Aims: to assess whether anti-TNF drugs are lost into faeces in CD patients, to know if the loss of anti-TNF drugs into faeces is associated with the lack of response to anti-TNF treatment in CD patients, and to evaluate the correlation between anti-TNF serum and faecal levels.


CD patients naïve to anti-TNF treatment were prospectively included in a multicentre study. Patients received 160/80 mg adalimumab (ADA) at week 0 and 2, and 40 mg every other week thereafter, or infliximab (IFX) 5 mg/kg at weeks 0, 2, and 6, and every 2 months thereafter. Remission was defined as Harvey–Bradshaw index (HBI) score ≤ 4, and response as a decrease of at least 3 points, after 14 weeks of treatment. Only patients with active luminal CD at baseline were considered for the present study. Clinical evaluation was assessed and blood and faecal samples were obtained at baseline and at weeks 4 and 14. Anti-TNF serum and faecal levels were measured at baseline and at weeks 4 and 14 by Sanquin Biologicals Laboratory (Amsterdam, The Netherlands).

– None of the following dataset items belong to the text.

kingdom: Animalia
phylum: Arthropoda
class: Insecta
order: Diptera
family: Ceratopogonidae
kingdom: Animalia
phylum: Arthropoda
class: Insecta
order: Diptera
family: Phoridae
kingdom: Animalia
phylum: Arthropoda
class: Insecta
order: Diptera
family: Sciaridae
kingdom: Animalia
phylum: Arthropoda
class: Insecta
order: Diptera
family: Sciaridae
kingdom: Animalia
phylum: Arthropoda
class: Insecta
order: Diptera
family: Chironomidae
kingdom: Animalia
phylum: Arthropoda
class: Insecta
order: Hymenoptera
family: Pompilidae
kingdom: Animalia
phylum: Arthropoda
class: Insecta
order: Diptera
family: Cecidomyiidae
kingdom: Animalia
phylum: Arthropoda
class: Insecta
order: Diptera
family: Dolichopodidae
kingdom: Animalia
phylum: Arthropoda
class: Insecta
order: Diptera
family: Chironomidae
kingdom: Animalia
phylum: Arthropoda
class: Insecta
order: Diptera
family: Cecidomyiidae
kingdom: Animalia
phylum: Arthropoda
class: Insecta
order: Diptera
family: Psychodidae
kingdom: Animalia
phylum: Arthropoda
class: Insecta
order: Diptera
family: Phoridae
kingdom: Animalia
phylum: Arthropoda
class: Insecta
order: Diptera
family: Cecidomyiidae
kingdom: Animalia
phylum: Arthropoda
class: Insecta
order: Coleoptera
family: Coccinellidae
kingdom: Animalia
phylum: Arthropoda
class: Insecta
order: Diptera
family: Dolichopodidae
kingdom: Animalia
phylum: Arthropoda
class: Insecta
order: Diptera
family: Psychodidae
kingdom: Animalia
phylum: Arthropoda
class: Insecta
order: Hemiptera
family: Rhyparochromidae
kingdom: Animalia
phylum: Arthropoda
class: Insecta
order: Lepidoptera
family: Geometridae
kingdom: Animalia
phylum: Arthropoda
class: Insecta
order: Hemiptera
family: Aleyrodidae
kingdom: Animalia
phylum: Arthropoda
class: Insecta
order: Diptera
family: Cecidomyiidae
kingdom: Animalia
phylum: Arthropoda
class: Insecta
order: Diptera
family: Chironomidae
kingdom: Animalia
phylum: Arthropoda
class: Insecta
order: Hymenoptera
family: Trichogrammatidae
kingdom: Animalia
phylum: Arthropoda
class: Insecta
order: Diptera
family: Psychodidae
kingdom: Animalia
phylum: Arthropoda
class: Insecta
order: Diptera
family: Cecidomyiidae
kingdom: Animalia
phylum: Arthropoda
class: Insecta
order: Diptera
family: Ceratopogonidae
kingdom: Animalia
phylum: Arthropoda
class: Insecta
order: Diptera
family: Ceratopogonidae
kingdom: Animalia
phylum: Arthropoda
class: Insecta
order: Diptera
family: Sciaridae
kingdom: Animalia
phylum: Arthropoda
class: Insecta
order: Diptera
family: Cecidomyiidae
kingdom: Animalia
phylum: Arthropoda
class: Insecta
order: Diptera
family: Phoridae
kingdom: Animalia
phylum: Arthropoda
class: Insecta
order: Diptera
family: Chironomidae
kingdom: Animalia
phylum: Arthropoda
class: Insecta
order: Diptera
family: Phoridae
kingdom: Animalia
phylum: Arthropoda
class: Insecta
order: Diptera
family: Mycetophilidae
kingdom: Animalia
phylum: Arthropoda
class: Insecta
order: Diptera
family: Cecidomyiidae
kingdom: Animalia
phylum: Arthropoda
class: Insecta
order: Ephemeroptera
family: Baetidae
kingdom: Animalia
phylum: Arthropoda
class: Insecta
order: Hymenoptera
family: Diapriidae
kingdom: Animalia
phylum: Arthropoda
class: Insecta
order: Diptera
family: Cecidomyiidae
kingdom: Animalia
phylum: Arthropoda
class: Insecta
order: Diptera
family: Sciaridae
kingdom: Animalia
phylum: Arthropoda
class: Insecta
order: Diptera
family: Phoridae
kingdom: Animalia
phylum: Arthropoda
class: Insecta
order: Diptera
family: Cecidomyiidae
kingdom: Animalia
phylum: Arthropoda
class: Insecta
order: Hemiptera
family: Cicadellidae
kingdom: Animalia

Included were 13 patients (8 received IFX and 5 ADA). Eight patients (61%) were under concomitant immunosuppressants at baseline (6 thiopurines and 2 methotrexate). The median HBI score at baseline was 7 (range 5–16). Moreover, 5 patients were non-responders at week 4 (4 from the IFX and 1 from the ADA group). At week 14, 5 patients (38.5%) were in remission, and 5 patients (38.5%) were non-responders. Anti-TNF drugs were not detected in any blood or faecal samples at baseline. There was a correlation between IFX concentration in faeces and clinical activity at week 4 (correlation coefficient = 0.71, p = 0.04). There was also an inverse correlation between IFX levels and IFX faecal concentration at week 4 (correlation coefficient = -0.74, p = 0.05). With respect to ADA, there was a tendency towards a correlation between ADA concentration in faeces and clinical activity at week 4 (correlation coefficient = 0.81, p = 0.09).


Anti-TNF drugs can be detected in faeces of CD patients under these treatments. There seems to be a negative correlation between anti-TNF levels in serum and in faeces. The more severe the clinical activity, the higher the anti-TNF concentration is detected in faeces.